In den ersten vier Wochen haben sich trotz starker Medienbegleitung gerade einmal 0,14 Prozent registriert. In Großbritannien, Dänemark, den Niederlanden und der Schweiz wurden ähnliche Register zwischen 1994 und 2018 eingeführt – immer mit niedriger Resonanz. Die Angehörigen der vielen potenziellen Spender, die nicht registriert waren, gingen häufig davon aus, dass sich der Verstorbene nicht registrieren ließ, weil er gegen die Spende war. Dadurch kam es zu den europaweit höchsten Ablehnungsraten.

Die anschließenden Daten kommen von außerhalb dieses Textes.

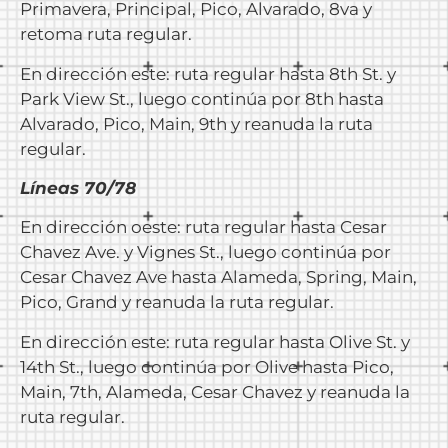
Primavera, Principal, Pico, Alvarado, 8va y
retoma ruta regular.
En dirección este: ruta regular hasta 8th St. y
Park View St., luego continúa por 8th hasta
Alvarado, Pico, Main, 9th y reanuda la ruta
regular.
Líneas 70/78
En dirección oeste: ruta regular hasta Cesar
Chavez Ave. y Vignes St., luego continúa por
Cesar Chavez Ave hasta Alameda, Spring, Main,
Pico, Grand y reanuda la ruta regular.
En dirección este: ruta regular hasta Olive St. y
14th St., luego continúa por Olive hasta Pico,
Main, 7th, Alameda, Cesar Chavez y reanuda la
ruta regular.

Das Resultat wird eine weitere Abnahme der Organspenden bei uns sein.
Maßnahmen zur Vertrauensförderung in Entscheidungsfindung ergreifen
Deutschland gehört in Europa zu den wenigen Ländern ohne Widerspruchslösung und hat vergleichsweise wenige Organspender pro Einwohner. Organtransplantationen sind für Patientinnen und Patienten, die ein Organ erhalten, oftmals überlebenswichtig. Statistiken aus verschiedenen Ländern in Europa zeigen allerdings, dass eine Widerspruchslösung kein Garant für eine hohe Rate von Organspenden ist.
Hinzu kommt, dass aus ethischer Perspektive das Wohl potenzieller Organempfänger gegenüber anderen Gütern – beispielsweise Respekt vor selbstbestimmten gesundheitsbezogenen Entscheidungen und Vertrauen in das Gesundheitssystem – abgewogen werden muss. Die Einführung des Registers sollte zum Anlass genommen werden, selbstbestimmte Entscheidungen in Bezug auf die Organspende zu unterstützen. Angesichts empirisch belegter Ängste von Bürgerinnen und Bürgern sollten weiterhin Maßnahmen zur Förderung des Vertrauens in die Entscheidungsfindung ergriffen werden.